The Yankees failed across the board in missing the playoffs for only fifth time in Cashman’s 25-year tenure, and narrowly avoided their first losing season since 1992. They ranked among MLB’s worst teams in a number of key offensive categories and had the third-most players on the IL along with days lost to injury, costing them $81 million, by far the highest sick pay in baseball.

At some point, these numbers represent more than just bad luck. And Steinbrenner, who vowed to seek answers at season’s end, needs to come up with a few. He told Newsday that a “hundred” topics were discussed by a group that included among them Cashman, Boone and two of his nephews involved in the organizational decision-making process.

Hearing this, it’s only natural to ask if these same people, year after year, are still the right people to handle these decisions. Sitting around spit-balling in a Tampa conference room gives the impression of being productive, but if the personnel doesn’t change, can real progress happen? Steinbrenner apparently believes that Cashman & Co. will figure things out — or after a quarter century together, is simply more fearful of the unknown.

Steinbrenner isn’t just trusting Cashman this time, however. He also mentioned his Tuesday sit-down with Aaron Judge at Yankee Stadium, a meeting that the Yankees’ captain alluded to before the regular season wrapped up.
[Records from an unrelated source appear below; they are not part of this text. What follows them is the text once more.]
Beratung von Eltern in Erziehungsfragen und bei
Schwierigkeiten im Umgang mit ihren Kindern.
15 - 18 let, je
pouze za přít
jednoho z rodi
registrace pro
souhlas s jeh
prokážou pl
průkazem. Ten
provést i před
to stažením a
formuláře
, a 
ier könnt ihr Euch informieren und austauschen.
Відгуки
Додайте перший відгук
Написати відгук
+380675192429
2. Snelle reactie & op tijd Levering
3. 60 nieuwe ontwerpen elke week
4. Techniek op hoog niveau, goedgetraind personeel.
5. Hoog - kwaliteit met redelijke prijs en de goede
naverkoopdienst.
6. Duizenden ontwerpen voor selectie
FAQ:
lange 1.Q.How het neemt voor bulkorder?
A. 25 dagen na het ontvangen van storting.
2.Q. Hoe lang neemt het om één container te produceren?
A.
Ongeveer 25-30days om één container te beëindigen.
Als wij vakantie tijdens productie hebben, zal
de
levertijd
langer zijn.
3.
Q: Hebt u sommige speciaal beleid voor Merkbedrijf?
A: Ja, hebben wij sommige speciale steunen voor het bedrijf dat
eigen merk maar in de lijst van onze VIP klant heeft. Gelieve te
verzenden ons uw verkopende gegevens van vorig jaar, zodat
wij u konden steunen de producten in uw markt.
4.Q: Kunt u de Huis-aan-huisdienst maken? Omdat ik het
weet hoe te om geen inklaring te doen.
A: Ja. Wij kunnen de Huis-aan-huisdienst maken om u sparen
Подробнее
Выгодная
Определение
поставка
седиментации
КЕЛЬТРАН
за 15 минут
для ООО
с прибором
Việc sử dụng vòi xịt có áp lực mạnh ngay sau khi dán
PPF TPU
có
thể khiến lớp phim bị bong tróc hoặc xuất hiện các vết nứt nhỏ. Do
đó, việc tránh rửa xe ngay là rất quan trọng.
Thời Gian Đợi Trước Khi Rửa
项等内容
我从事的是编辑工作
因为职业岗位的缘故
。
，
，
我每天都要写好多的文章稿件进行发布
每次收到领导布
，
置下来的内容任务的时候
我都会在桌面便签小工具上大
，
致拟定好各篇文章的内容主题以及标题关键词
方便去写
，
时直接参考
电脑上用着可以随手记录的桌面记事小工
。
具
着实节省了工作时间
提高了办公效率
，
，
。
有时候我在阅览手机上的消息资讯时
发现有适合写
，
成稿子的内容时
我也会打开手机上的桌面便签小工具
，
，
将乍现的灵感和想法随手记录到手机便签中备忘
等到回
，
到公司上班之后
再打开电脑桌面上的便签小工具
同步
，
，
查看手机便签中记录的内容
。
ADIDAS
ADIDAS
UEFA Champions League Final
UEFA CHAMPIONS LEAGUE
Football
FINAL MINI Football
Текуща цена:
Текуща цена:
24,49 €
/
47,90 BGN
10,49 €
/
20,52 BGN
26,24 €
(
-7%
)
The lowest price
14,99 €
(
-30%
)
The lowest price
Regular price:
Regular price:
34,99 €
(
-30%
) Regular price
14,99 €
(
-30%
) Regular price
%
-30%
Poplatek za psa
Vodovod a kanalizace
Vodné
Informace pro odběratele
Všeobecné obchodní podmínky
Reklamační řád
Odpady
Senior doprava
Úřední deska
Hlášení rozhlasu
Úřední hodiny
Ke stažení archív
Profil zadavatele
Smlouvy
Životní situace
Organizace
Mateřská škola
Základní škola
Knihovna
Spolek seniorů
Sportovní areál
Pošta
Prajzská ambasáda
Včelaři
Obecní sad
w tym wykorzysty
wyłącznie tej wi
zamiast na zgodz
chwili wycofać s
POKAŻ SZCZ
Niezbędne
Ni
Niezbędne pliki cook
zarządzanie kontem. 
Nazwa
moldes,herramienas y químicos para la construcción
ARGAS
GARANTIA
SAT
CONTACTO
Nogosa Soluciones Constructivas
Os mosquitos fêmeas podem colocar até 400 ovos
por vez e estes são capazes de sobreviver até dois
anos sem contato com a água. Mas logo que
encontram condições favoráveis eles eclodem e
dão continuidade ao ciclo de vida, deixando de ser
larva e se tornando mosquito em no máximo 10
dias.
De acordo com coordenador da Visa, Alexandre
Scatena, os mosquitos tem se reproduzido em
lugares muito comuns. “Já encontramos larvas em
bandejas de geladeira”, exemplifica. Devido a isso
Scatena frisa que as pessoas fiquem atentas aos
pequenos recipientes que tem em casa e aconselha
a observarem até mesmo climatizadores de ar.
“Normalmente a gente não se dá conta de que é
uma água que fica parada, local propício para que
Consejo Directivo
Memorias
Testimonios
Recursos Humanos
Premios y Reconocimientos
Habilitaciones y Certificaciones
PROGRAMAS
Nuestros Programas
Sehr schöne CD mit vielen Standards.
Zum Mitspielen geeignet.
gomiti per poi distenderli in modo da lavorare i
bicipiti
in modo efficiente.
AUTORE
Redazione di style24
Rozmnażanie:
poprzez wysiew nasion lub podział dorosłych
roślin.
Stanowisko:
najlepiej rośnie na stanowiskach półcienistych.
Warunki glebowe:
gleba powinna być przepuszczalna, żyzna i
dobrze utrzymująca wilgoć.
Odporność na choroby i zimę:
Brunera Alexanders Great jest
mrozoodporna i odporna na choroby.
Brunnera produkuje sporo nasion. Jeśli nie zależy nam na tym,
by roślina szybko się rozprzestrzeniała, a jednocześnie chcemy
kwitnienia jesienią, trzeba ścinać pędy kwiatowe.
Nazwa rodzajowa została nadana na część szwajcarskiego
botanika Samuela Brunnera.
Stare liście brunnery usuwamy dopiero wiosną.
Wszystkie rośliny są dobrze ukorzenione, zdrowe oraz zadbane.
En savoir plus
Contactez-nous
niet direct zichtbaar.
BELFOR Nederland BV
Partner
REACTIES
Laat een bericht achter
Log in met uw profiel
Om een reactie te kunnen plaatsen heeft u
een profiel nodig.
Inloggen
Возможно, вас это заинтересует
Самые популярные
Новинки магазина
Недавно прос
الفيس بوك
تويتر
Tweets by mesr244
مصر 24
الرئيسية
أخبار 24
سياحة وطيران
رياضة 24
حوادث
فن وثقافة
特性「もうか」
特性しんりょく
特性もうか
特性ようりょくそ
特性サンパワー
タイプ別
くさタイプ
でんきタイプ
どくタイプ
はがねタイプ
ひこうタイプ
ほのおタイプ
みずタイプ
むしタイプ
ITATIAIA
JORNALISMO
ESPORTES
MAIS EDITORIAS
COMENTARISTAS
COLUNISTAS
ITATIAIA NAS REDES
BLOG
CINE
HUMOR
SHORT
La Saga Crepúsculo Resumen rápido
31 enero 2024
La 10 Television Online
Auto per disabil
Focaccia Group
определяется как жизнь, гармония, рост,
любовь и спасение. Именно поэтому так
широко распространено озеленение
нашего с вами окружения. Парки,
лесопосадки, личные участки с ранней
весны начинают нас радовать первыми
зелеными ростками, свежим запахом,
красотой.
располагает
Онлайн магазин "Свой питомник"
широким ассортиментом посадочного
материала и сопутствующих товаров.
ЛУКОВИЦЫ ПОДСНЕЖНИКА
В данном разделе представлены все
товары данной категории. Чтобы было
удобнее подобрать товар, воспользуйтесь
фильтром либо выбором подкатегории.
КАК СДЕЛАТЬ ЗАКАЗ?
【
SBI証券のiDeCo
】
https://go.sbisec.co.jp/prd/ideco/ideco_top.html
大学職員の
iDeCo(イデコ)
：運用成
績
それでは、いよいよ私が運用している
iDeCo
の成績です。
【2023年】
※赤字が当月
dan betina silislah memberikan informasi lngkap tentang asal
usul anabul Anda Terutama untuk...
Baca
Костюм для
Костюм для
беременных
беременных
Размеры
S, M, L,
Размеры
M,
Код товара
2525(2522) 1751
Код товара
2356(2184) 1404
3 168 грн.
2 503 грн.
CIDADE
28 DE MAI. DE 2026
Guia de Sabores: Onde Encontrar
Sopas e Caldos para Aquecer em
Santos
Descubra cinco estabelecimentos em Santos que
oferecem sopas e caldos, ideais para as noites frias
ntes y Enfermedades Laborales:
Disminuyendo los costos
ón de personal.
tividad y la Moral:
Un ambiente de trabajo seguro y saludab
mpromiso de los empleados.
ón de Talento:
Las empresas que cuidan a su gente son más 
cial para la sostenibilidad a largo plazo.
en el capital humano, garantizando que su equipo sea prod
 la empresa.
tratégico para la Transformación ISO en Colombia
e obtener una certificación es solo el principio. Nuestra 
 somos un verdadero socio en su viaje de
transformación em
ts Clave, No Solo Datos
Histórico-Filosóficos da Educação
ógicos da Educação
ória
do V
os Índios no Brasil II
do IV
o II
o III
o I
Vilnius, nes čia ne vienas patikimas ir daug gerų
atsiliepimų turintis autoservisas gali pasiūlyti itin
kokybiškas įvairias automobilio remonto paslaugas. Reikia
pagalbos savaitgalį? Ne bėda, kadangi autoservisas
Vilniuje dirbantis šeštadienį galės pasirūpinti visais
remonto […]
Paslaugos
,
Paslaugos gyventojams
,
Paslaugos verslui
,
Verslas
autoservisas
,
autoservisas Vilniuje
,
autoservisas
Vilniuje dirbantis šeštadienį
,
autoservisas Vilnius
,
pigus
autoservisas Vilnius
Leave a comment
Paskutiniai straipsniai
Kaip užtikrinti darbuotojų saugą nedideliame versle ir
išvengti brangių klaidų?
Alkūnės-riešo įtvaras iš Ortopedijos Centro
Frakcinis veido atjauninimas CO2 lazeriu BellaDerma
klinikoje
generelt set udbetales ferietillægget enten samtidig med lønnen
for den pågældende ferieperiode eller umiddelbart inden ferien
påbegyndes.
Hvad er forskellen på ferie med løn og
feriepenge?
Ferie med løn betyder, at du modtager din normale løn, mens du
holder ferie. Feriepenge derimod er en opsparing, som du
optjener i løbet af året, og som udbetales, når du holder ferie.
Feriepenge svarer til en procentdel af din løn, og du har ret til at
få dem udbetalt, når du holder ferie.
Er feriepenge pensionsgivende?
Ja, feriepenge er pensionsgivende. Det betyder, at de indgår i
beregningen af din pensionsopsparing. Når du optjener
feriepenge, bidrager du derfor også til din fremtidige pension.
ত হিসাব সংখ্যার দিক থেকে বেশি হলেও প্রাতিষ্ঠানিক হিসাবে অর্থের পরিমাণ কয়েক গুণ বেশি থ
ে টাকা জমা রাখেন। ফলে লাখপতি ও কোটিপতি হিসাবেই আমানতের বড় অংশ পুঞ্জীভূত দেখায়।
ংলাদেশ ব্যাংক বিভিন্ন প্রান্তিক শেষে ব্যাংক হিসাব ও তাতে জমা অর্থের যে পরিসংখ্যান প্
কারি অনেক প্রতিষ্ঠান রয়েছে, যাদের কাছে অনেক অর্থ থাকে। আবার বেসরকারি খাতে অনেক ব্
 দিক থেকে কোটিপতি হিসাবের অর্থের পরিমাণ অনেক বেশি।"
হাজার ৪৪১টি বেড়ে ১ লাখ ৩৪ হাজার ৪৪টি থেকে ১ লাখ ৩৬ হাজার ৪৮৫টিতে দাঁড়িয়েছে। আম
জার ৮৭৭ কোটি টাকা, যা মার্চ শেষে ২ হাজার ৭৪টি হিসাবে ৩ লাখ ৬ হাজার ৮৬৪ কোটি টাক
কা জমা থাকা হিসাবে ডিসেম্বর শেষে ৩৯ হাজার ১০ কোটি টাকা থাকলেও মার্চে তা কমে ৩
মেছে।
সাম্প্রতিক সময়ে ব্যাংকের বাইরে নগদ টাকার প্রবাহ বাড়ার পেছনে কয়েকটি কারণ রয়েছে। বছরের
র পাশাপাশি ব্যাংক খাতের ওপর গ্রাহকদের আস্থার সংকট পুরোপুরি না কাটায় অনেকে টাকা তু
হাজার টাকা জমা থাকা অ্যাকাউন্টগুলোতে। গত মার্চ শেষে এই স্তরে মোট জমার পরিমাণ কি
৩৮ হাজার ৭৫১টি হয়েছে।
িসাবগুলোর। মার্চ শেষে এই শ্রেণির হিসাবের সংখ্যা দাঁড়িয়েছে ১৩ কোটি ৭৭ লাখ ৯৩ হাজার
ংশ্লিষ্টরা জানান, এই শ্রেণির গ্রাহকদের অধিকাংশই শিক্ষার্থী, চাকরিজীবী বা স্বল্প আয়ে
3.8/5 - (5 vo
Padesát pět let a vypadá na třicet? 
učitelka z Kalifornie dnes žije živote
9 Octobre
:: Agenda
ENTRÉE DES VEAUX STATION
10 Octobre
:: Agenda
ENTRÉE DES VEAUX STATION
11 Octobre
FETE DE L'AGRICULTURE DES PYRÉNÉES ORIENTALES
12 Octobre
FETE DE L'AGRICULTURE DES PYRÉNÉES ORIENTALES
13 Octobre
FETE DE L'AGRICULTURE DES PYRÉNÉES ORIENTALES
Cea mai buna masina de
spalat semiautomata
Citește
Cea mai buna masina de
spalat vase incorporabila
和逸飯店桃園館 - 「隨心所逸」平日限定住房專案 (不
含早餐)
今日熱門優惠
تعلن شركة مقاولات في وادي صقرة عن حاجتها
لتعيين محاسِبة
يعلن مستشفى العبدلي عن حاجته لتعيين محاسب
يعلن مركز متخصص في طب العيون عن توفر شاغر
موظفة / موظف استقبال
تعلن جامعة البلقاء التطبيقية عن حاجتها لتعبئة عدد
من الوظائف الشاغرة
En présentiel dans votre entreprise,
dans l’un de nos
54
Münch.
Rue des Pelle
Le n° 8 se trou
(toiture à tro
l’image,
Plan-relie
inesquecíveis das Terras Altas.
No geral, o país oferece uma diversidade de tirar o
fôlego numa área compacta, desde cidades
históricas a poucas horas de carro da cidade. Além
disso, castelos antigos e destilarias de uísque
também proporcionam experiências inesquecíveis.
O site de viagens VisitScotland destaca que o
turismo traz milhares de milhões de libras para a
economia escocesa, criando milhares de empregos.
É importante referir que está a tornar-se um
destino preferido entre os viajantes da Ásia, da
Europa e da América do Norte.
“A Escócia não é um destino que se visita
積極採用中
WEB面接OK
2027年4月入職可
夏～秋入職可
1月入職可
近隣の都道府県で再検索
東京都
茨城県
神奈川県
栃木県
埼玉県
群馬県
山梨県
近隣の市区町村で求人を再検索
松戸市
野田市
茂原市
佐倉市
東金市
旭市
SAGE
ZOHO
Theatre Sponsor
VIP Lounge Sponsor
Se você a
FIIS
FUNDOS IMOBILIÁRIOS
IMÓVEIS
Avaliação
Enlisting Judge as a $360-million consultant shouldn’t be all that surprising — he’s Steinbrenner’s highest-paid employee, and his opinion should carry significant weight.

We already know that Judge is a big Boone fan. He’s rallied to the manager’s defense plenty of times. Where Judge stands on Cashman, however, feels a bit more up for debate. The relationship chilled considerably when the contract negotiations got frosty — before Hal’s final intervention — and Judge also has spoken recently about the team having to improve their analytics methodology.

Not that Judge is entirely blameless, either. While the banged-up toe was a freak injury, caused by the cement base of a Dodger Stadium fence, to hear Judge express concern over the team’s “level of urgency” is a team deficiency that falls under his jurisdiction as captain. The Yankees can’t get by on just being the Yankees anymore. Not when they haven’t even been to a World Series since 2009, their last title. Judge provides the MVP-caliber production, but also has to fill the clubhouse void left by the likes of Derek Jeter, CC Sabathia and even Brett Gardner.

“To have a captain that I can really talk to that is a true leader of the team and respected by young players, veterans, everybody, it’s a benefit, because you have to get their perspective,” Steinbrenner said. “It’s good to have that sounding board. Gerrit Cole, same thing.”

Cole has done his part. As this year’s presumptive Cy Young winner, he’s continuing his run as one of the more durable and dominant pitchers in the sport, making Cole almost underpaid at $324 million. Cole’s insight also should be valuable to Hal regarding this season’s autopsy. It’s just a matter of the owner acting on all this intel he’s collecting.

Last winter, Steinbrenner was able to solve the Yankees’ most pressing issue by writing a gigantic check to Judge. This time around, it’s not so simple. A late-night phone call from Italy won’t get it done. If Steinbrenner refuses to make any headline-worthy changes to his management group, they’ll have to justify his faith in a system that has gradually corroded. The Yankees can no longer point to a track record that didn’t even get them to the playoffs this year.   

Steinbrenner finally has come to that realization, and he sounded confident after the Tampa meetings that “everything they wanted to say got said.” But those are merely words. The Yankees have plenty to prove in the coming months, and that’s going to require a lot more than conversation, heated or otherwise.